What does it mean to be a gentleman? Has the word, even the phrase "be a gentleman," been lost in history, in culture, and in translation?
Being a gentlemen has had many meanings over the decades: It meant that one was chivalrous toward their common man, especially toward women. Being a gentlemen also was associated with wealth and membership in high society. Even though these associations are out of date, the word "gentlemen" and the idea of being one is still very much part of our current culture. So then, what does it mean to be a gentleman in our culture?
Current social values dictate that being a gentleman is simply being kind and respectful toward all peoples, especially toward women: holding the door for women, paying for their meals and such. But perhaps being a gentleman can be more than simply being kind. Perhaps, being a gentleman can become more than what it means, currently.
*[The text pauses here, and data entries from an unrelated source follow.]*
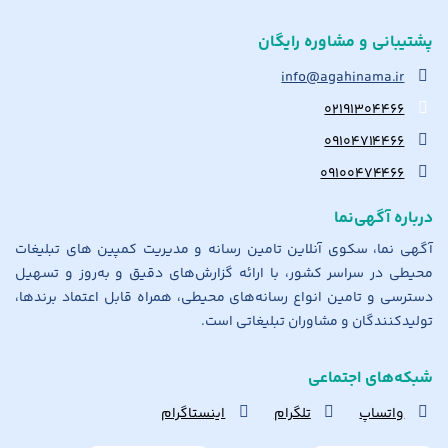
پشتیبانی و مشاوره رایگان
info@agahinama.ir
۰۲۱۹۱۳۰۴۴۶۶
۰۹۱۰۴۷۱۴۴۶۶
۰۹۱۰۰۴۷۴۴۶۶
درباره آگهی‌نما
آگهی نما، سکوی آنلاین تامین رسانه و مدیریت کمپین های تبلیغات
محیطی در سراسر کشور، با ارائه گزارش‌های دقیق و به‌روز و تسهیل
دسترسی و تامین انواع رسانه‌های محیطی، همراه قابل اعتماد برندها،
تولیدکنندگان و مشاوران تبلیغاتی است.
شبکه‌های اجتماعی
واتساپ
تلگرام
اینستاگرام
As members of the current culture, we have the right to take ownership of this word and its meaning. Therefore, let us do just that: I offer these simple axioms, which will help men to become the gentleman we ought to be.
Men, in order to become gentleman, we must do these three things: First, and above all, we must become philosophers. By this, I do not mean that we must become Ph.Ds in philosophy, but that we must become, as the word actually transliterates to, "lovers of wisdom," or in other words, we become educated.
We must value education and all its rewards, because it is through education that we sharpen our perspectives of the world, of the people around us, and of the current state of the system what govern us. It is through education that we are then equipped to make better decisions, for ourselves and for our world.
Second, we must make the most out of life, as poetry says "seize the day." We must take advantage of the opportunities we are offered in life. By applying this idea in our lives, we become men who aren't afraid to experience new things; we become men who are willing to make the most out of our lives. Consequently, we will be able to relate to others and a different array of situations in life.
Lastly, we must, in effect, learn to love. We must love others. Loving others means allowing others to make mistakes, allowing others to trip up, not being quick to point out others' wrongdoings, and giving an opportunity for your fellow man to be his own man, and not slave to your own wants and whims. These things, men, are what qualifies you as a gentleman in our age.